WASHINGTON -- Legislation is moving through the House that could help first-time farmers get started and keep farming legacies alive.
U.S. Rep. Jack Kingston, R-Savannah, signed on Wednesday to cosponsor the "Beginning Farmers and Ranchers Tax Incentive Act" (H.R. 2978). The bill was drafted with family farms in mind so that children who grew up on the farm might stay on the farm or have incentive to come back, Kingston spokesmen said.
"We need to encourage more young people to get into farming but we have to give them some incentives," Kingston said. "Today the average American farmer is 57 years old and with so many young people leaving the family farm to look for jobs, this bill will encourage more young people to enter agriculture by giving them an opportunity to come back home to rural America. This bill would provide new opportunities and a needed boost to America's agriculture industry."
To combat the loss of 100 million acres of farmland, H.R. 2978 provides not only tax relief but an incentive to keep the land in agriculture. The bill would create three levels of relief for farmers and ranchers who choose to sell their land.
Producers who sell their agricultural land to a beginning farmer or rancher would receive a 100-percent reduction in their capital gains taxes. This full exemption would help level the playing field for younger producers, who must often compete against larger, established farms or livestock producers as well as developers, who can offer higher prices for land, Kingston said.
Producers selling their land that will be kept in agricultural production would receive a 50-percent reduction in their capital gains taxes. This provision would help ensure adequate agricultural resources at a time when landowners are pressured to sell their land for purposes other than agriculture.
All agriculture producers selling their farm or ranch land would receive an automatic 25-percent reduction in their capital gains taxes regardless to whom they sell their land or for what purpose.

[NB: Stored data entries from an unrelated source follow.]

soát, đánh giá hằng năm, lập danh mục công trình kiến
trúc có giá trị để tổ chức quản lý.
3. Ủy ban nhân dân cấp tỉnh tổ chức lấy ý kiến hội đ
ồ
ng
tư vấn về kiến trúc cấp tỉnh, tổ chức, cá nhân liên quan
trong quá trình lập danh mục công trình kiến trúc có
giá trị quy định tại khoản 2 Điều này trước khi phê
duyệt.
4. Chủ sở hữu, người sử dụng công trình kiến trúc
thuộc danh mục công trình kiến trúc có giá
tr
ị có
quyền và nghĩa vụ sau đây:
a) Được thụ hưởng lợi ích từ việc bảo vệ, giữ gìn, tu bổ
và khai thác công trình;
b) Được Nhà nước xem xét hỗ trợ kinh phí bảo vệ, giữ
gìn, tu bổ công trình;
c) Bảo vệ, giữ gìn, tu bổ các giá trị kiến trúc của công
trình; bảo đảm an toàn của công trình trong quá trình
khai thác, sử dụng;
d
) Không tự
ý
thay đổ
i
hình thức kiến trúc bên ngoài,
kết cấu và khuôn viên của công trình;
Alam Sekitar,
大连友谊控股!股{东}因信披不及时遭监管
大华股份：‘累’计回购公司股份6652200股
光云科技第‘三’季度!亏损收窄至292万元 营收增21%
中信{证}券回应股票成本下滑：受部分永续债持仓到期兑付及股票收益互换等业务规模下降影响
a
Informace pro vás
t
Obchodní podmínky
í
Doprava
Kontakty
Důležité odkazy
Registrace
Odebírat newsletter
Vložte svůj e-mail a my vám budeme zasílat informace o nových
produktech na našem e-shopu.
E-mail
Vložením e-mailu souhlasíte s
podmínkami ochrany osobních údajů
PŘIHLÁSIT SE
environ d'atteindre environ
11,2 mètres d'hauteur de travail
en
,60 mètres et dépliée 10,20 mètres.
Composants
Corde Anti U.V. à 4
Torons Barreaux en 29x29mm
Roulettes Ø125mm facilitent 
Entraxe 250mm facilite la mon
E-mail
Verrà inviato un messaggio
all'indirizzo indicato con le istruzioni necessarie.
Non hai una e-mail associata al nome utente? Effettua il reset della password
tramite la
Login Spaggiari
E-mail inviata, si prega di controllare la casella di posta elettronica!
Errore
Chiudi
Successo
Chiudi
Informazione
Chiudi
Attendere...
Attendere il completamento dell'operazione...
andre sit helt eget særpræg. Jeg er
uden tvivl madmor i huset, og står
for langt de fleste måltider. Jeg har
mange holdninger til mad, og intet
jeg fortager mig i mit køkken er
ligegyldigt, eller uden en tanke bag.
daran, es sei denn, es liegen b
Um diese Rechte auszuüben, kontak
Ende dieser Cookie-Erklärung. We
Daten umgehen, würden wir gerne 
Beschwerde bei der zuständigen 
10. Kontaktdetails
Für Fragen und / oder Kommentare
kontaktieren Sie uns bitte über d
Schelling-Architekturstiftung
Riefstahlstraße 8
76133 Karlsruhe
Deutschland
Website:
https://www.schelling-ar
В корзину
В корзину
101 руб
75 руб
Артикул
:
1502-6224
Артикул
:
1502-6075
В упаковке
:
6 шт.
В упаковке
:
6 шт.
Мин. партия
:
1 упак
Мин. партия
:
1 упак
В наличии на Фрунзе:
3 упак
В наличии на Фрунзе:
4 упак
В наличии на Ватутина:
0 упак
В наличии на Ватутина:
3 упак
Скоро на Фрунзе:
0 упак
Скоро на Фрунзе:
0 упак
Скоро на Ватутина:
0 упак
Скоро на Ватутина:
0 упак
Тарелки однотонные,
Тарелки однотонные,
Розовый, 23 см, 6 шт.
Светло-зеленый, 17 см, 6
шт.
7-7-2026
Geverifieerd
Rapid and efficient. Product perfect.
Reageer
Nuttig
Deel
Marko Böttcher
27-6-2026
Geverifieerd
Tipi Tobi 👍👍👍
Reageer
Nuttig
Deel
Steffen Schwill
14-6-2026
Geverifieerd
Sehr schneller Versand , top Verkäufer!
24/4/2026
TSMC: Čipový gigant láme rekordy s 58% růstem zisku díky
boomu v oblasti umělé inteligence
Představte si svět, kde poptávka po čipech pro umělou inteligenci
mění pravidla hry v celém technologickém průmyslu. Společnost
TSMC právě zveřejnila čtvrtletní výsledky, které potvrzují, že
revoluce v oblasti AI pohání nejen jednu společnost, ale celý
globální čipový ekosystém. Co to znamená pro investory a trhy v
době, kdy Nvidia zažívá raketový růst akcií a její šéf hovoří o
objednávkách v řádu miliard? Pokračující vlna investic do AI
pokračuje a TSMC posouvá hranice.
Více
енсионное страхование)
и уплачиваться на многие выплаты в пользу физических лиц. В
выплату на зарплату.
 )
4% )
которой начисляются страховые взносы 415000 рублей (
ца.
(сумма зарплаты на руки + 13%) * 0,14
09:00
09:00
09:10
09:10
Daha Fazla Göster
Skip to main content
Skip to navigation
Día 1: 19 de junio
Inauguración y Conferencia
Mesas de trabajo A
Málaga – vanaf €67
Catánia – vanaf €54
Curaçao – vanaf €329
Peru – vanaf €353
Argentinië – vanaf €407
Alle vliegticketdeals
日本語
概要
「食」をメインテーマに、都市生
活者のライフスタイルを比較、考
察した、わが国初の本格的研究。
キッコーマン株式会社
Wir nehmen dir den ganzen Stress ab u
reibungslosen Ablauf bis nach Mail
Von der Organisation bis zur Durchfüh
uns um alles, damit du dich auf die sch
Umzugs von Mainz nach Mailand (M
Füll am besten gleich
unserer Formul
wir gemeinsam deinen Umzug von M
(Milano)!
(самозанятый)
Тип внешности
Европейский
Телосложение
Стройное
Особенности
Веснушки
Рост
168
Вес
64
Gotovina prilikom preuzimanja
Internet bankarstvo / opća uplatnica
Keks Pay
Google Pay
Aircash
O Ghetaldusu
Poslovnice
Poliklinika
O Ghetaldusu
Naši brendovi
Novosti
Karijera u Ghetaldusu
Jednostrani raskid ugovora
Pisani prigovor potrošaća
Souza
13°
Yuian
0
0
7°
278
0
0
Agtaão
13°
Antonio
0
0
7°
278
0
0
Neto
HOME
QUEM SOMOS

This would provide some fairness for farmers and ranchers, since current law allows capital gains tax exclusions for the sale of a house but does not address the needs of agricultural producers who have most of their equity in land.
The bill has the support of many national agriculture organizations including the National Farm Bureau Federation, the National Farmers Union, National Cattlemen's Beef Association and the Center for Rural Affairs.